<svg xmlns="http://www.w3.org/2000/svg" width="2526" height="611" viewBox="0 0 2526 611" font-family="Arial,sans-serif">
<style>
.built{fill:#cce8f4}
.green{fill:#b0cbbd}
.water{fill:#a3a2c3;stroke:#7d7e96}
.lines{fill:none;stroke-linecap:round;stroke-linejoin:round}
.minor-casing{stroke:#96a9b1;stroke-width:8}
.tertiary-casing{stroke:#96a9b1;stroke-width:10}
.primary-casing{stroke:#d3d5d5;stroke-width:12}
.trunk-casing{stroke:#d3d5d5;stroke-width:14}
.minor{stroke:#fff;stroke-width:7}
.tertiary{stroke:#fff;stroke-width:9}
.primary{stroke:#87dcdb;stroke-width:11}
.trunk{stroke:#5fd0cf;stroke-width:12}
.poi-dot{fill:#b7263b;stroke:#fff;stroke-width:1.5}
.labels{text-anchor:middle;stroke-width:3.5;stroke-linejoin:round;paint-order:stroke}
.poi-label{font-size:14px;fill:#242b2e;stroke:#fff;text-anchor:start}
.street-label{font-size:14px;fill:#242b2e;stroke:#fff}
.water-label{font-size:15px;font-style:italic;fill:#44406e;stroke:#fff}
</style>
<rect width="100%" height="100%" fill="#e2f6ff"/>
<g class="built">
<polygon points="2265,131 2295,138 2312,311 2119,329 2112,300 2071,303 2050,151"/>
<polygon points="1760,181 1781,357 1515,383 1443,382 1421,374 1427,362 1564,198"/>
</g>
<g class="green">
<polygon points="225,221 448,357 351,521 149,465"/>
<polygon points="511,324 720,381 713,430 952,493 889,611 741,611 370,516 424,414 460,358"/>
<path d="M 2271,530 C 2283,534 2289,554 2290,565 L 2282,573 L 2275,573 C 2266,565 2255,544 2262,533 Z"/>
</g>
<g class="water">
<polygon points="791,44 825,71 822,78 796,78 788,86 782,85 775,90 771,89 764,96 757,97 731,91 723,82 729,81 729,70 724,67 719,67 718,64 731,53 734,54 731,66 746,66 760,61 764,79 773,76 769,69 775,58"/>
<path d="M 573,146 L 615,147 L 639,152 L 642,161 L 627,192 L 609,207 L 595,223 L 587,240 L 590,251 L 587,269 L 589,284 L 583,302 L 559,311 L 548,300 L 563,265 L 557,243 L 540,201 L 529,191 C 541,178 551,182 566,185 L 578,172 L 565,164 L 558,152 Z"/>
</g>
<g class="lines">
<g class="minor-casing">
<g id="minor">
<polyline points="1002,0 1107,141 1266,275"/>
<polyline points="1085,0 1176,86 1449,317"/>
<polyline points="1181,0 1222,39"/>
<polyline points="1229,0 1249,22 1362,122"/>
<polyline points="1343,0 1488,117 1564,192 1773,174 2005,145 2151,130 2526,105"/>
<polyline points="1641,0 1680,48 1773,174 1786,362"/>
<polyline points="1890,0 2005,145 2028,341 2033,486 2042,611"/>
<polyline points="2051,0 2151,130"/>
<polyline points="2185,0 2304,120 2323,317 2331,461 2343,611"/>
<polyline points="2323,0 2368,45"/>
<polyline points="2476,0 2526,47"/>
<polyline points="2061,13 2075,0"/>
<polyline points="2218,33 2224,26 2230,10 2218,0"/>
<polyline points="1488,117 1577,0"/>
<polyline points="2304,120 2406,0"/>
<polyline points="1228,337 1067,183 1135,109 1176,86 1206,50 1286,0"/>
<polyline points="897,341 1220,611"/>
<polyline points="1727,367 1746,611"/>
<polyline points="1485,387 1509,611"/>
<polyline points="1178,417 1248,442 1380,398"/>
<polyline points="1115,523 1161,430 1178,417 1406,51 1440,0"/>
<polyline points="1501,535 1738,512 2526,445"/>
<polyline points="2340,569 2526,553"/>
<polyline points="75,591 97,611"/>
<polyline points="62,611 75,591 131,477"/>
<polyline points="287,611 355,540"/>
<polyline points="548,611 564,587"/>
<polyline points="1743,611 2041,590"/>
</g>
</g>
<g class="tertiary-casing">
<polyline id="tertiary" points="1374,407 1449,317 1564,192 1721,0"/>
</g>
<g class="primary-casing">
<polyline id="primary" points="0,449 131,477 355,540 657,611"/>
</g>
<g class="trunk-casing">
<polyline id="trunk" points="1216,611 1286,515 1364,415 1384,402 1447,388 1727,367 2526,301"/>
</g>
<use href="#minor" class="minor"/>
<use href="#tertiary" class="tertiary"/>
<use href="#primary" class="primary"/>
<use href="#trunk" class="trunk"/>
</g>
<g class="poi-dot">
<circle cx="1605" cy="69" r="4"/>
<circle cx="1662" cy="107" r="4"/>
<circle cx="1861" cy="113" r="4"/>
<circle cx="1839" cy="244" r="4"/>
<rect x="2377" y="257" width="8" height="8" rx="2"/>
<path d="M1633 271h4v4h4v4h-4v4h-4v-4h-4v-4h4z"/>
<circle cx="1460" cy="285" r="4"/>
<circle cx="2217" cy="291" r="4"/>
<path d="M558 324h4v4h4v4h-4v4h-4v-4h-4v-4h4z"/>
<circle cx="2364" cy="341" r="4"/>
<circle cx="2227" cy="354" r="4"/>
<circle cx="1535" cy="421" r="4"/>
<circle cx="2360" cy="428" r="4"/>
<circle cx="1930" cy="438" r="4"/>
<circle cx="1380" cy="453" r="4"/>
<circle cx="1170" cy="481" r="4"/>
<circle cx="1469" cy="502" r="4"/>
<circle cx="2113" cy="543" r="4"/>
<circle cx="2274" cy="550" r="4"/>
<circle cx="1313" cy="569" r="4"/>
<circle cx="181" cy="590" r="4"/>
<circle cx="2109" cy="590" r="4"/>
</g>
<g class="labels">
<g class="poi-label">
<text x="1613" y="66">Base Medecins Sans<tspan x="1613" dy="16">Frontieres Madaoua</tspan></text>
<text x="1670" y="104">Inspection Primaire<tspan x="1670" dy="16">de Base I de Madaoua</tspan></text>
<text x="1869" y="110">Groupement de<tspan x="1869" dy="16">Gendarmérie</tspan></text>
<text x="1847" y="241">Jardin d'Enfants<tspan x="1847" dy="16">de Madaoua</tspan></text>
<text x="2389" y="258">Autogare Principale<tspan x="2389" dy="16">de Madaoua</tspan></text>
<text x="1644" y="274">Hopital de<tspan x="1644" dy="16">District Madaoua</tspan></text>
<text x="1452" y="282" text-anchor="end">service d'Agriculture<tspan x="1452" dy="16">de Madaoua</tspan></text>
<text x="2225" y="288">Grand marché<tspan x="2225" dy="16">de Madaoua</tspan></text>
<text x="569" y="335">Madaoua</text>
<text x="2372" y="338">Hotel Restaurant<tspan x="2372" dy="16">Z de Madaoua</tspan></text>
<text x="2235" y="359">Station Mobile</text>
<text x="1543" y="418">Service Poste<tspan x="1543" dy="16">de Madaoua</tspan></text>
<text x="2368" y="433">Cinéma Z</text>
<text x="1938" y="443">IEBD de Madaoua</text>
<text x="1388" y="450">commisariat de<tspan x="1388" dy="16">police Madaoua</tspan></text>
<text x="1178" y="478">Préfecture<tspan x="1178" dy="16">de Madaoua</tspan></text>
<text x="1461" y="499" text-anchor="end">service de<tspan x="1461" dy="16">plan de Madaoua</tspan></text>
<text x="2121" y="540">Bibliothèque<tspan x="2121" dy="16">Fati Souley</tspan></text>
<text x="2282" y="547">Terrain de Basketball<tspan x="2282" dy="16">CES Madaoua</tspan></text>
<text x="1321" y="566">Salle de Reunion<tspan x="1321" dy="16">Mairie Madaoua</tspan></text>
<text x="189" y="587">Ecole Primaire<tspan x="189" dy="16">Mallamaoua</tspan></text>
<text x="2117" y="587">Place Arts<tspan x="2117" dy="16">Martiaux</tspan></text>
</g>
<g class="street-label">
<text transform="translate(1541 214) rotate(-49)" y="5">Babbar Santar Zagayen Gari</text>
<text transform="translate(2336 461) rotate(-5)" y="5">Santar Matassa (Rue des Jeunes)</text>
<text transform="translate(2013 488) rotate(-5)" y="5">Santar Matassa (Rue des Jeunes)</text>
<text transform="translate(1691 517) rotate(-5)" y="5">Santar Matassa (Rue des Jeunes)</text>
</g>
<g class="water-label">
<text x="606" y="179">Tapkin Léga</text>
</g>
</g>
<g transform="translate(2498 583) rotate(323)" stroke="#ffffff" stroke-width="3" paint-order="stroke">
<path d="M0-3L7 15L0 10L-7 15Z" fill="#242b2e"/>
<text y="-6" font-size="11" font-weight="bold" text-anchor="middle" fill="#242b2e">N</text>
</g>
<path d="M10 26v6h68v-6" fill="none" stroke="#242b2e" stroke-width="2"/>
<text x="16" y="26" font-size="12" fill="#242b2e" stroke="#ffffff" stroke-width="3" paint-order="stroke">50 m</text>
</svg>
────
**Task item**. Among the entries, find every line holding "labels" and return it.

**Finished task**.
.labels{text-anchor:middle;stroke-width:3.5;stroke-linejoin:round;paint-order:stroke}
<g class="labels">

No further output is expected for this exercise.